Luxembourg | Luxembourg, Tribunal administratif, 16 juin 2005, 19928


Tribunal administratif Numéro 19928 du rôle du Grand-Duché de Luxembourg Inscrit le 9 juin 2005 Audience publique du 16 juin 2005 Recours formé par Monsieur …, … contre une décision du ministre des Affaires étrangères et de l’Immigration en matière de rétention administrative

JUGEMENT

Vu la requête inscrite sous le numéro 19928 du rôle et déposée le 9 juin 2005 au greffe du tribunal administratif par Maître Ardavan FATHOLAHZADEH, avocat à la Cour, inscrit au tableau de l’Ordre des avocats à Luxembourg, au nom de Monsieur …, né le … à Ohaozera (Niger

ia), de nationalité nigériane, actuellement placé au Centre de séjour provisoire pour étra...

Tribunal administratif Numéro 19928 du rôle du Grand-Duché de Luxembourg Inscrit le 9 juin 2005 Audience publique du 16 juin 2005 Recours formé par Monsieur …, … contre une décision du ministre des Affaires étrangères et de l’Immigration en matière de rétention administrative

JUGEMENT

Vu la requête inscrite sous le numéro 19928 du rôle et déposée le 9 juin 2005 au greffe du tribunal administratif par Maître Ardavan FATHOLAHZADEH, avocat à la Cour, inscrit au tableau de l’Ordre des avocats à Luxembourg, au nom de Monsieur …, né le … à Ohaozera (Nigeria), de nationalité nigériane, actuellement placé au Centre de séjour provisoire pour étrangers en situation irrégulière à Schrassig, tendant à la réformation, sinon à l’annulation d’une décision du ministre des Affaires étrangères et de l’Immigration du 1er juin 2005, prorogeant une mesure de placement audit Centre de séjour provisoire pour une nouvelle durée d’un mois à partir de la notification de la décision en question, mesure de placement initialement instituée le 6 avril 2005 ;

Vu le mémoire en réponse du délégué du gouvernement déposé au greffe du tribunal administratif le 10 juin 2005 ;

Vu le mémoire en réplique déposé par Maître Ardavan FATHOLAHZADEH au greffe du tribunal administratif en date du 14 juin 2005 ;

Vu les pièces versées en cause et notamment la décision critiquée ;

Le juge-rapporteur entendu en son rapport, ainsi que Maître Ardavan FATHOLAHZADEH et Monsieur le délégué du gouvernement Guy SCHLEDER en leurs plaidoiries respectives à l’audience publique du 15 juin 2005.
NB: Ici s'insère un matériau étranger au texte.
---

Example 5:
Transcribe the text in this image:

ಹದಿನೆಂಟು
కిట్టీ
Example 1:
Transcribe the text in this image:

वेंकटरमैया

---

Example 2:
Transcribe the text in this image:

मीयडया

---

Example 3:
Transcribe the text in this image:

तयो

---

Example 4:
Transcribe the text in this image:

Suivant décision du 6 avril 2005 du ministre des Affaires étrangères et de l’Immigration, ci-après dénommé le « ministre », Monsieur … fut placé au Centre de séjour provisoire pour étrangers en situation irrégulière à Schrassig pour la durée d’un mois.

Le ministre, suivant décision du 4 mai 2005, prorogea la décision de placement initiale pour une nouvelle durée d’un mois.

Suivant décision du 1er juin 2005, notifiée le 6 juin 2005, la décision de placement fut prorogée une nouvelle fois pour une durée d’un mois.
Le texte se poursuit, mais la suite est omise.